[Opening DOCUMENT EXCERPT section]

Review of ‘The Hillyars and Burtons’
[In the following anonymous review, the critic denounces The Hillyars and Burtons as illogical.]
“The old question between love and duty,” says the author in his Preface, “I have in this story used all my best art in putting before the reader.” A bad best, we are constrained to say, Mr. Kingsley's best art seems to be.
It is true that, like most other problems given us to solve in this world, the problem of love and duty is so difficult, and so overlaid by confusing circumstances, that we go wrong oftener than right, and as men and women we do little more than repeat in a larger school our experience as children, when, after long puzzling over our sums, we used to work back from the right answer, and discover too late when it was that a false method misled us, making the correct solution thenceforth impossible, and the rest of our labor vain. But in books, in “novels of purpose,” which professedly aim to teach, even if we say nothing of the implied obligation resting on them to be artistically constructed, it must be regarded as a fault if there are gathered around the main subject so many extraneous and utterly irrelevant circumstances that it is wholly hidden from view, and we learn only from the Preface that there is a main question at all; and it is a greater fault if the difficulty selected for explication is one so very easy to deal with, and the failure to deal with it correctly so very obvious, as in the novel before us. Picking out the thread of the principal action from the varied mass of foreign material woven up with it, we may say that the problem is thus presented.

[Closing DOCUMENT EXCERPT section]
[Opening DATA FOR ANALYSIS section]

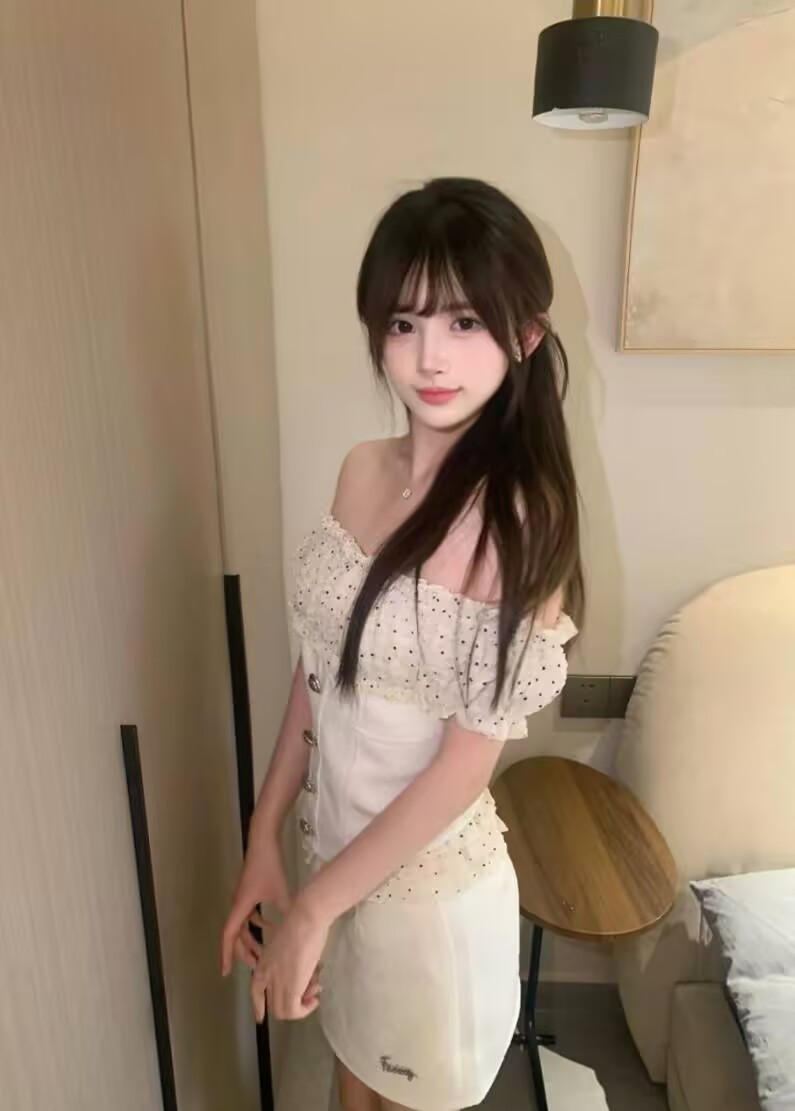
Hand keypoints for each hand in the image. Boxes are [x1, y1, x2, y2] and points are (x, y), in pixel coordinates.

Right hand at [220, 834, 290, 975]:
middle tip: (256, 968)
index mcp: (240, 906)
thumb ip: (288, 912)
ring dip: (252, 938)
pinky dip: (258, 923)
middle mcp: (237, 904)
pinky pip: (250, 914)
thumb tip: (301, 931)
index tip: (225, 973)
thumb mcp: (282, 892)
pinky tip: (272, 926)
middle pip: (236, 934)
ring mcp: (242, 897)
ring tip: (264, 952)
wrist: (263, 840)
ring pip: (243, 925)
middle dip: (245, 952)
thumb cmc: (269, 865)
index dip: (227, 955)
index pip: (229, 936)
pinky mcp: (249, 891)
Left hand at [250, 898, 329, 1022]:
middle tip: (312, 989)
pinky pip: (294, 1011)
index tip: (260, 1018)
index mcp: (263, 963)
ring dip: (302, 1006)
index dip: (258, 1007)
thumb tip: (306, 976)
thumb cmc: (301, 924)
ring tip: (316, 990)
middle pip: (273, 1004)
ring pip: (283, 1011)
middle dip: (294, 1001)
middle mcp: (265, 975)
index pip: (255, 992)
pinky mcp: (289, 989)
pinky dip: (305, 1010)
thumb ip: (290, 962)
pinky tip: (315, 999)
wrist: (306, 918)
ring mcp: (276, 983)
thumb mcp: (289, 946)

[Closing DATA FOR ANALYSIS section]
[Opening DATA FOR ANALYSIS section]

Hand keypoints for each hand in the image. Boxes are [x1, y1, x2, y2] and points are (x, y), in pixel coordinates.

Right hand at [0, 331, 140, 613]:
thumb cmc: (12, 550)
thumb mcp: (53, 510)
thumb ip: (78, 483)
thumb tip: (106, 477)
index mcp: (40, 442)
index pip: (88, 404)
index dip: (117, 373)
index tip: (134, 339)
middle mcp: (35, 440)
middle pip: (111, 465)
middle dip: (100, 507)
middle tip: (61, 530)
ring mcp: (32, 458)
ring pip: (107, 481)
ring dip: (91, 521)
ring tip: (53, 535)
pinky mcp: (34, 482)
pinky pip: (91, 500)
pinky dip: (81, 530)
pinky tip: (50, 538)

[Closing DATA FOR ANALYSIS section]

**EXERCISE INSTRUCTIONS:** Reproduce verbatim the portion of the review starting with "Review of ‘The" and going on through "seems to be.". The records were taken from a source separate from the review.

**ANSWER TO THIS EXERCISE:**
Review of ‘The Hillyars and Burtons’
[In the following anonymous review, the critic denounces The Hillyars and Burtons as illogical.]
“The old question between love and duty,” says the author in his Preface, “I have in this story used all my best art in putting before the reader.” A bad best, we are constrained to say, Mr. Kingsley's best art seems to be.